Dyrektor Uniwersyteckiego Centrum Klinicznym w Katowicach jest podejrzany przez CBA o przyjecie korzyści majątkowej w postaci sprzętu RTV o wartości kilkunastu tysięcy złotych. CBA oskarża go też o działanie na szkodę szpitala, w wyniku zawarcia z jedną z powiązanych firm niekorzystnych umów. Jak podaje Centralne Biuro Antykorupcyjne, szkoda majątkowa dla szpitala ma sięgać około 700 tys. złotych.
Dyrektor placówki nie został zatrzymany, ponieważ wpłacił nałożoną przez sąd – w wysokości pół miliona złotych.
Śledztwo prowadzi Delegatura CBA w Katowicach i Prokuratura Krajową – Śląski Wydział Zamiejscowy Departamentu do Spraw Przestępczości Zorganizowanej i Korupcji Prokuratury Krajowej w Katowicach.

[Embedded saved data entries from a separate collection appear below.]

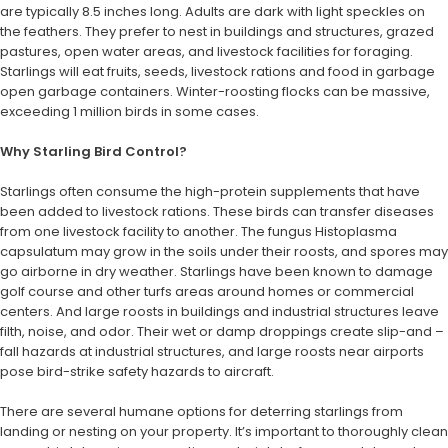
are typically 8.5 inches long. Adults are dark with light speckles on
the feathers. They prefer to nest in buildings and structures, grazed
pastures, open water areas, and livestock facilities for foraging.
Starlings will eat fruits, seeds, livestock rations and food in garbage
open garbage containers. Winter-roosting flocks can be massive,
exceeding 1 million birds in some cases.
Why Starling Bird Control?
Starlings often consume the high-protein supplements that have
been added to livestock rations. These birds can transfer diseases
from one livestock facility to another. The fungus Histoplasma
capsulatum may grow in the soils under their roosts, and spores may
go airborne in dry weather. Starlings have been known to damage
golf course and other turfs areas around homes or commercial
centers. And large roosts in buildings and industrial structures leave
filth, noise, and odor. Their wet or damp droppings create slip-and –
fall hazards at industrial structures, and large roosts near airports
pose bird-strike safety hazards to aircraft.
There are several humane options for deterring starlings from
landing or nesting on your property. It’s important to thoroughly clean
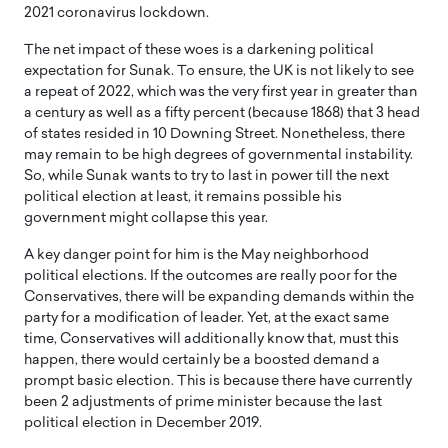
2021 coronavirus lockdown.
The net impact of these woes is a darkening political
expectation for Sunak. To ensure, the UK is not likely to see
a repeat of 2022, which was the very first year in greater than
a century as well as a fifty percent (because 1868) that 3 head
of states resided in 10 Downing Street. Nonetheless, there
may remain to be high degrees of governmental instability.
So, while Sunak wants to try to last in power till the next
political election at least, it remains possible his
government might collapse this year.
A key danger point for him is the May neighborhood
political elections. If the outcomes are really poor for the
Conservatives, there will be expanding demands within the
party for a modification of leader. Yet, at the exact same
time, Conservatives will additionally know that, must this
happen, there would certainly be a boosted demand a
prompt basic election. This is because there have currently
been 2 adjustments of prime minister because the last
political election in December 2019.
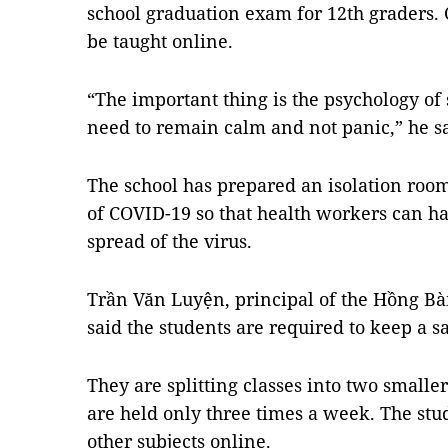
school graduation exam for 12th graders. 
be taught online.
“The important thing is the psychology of
need to remain calm and not panic,” he sa
The school has prepared an isolation room
of COVID-19 so that health workers can ha
spread of the virus.
Trần Văn Luyện, principal of the Hồng Bàn
said the students are required to keep a s
They are splitting classes into two smalle
are held only three times a week. The stud
other subjects online.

Szpital wydał oświadczenie, w którym odrzuca zarzuty wobec dyrektora i argumentuje, że nie mają one poparcia w faktach. „Pomówienia, na podstawie których obecnie wszczęto postępowanie, również są całkowicie nieprawdziwe. Biorąc to pod uwagę, wyrażamy głęboką wiarę, że wymiar sprawiedliwości wnikliwie przeanalizuje sprawę" – napisano w oświadczeniu.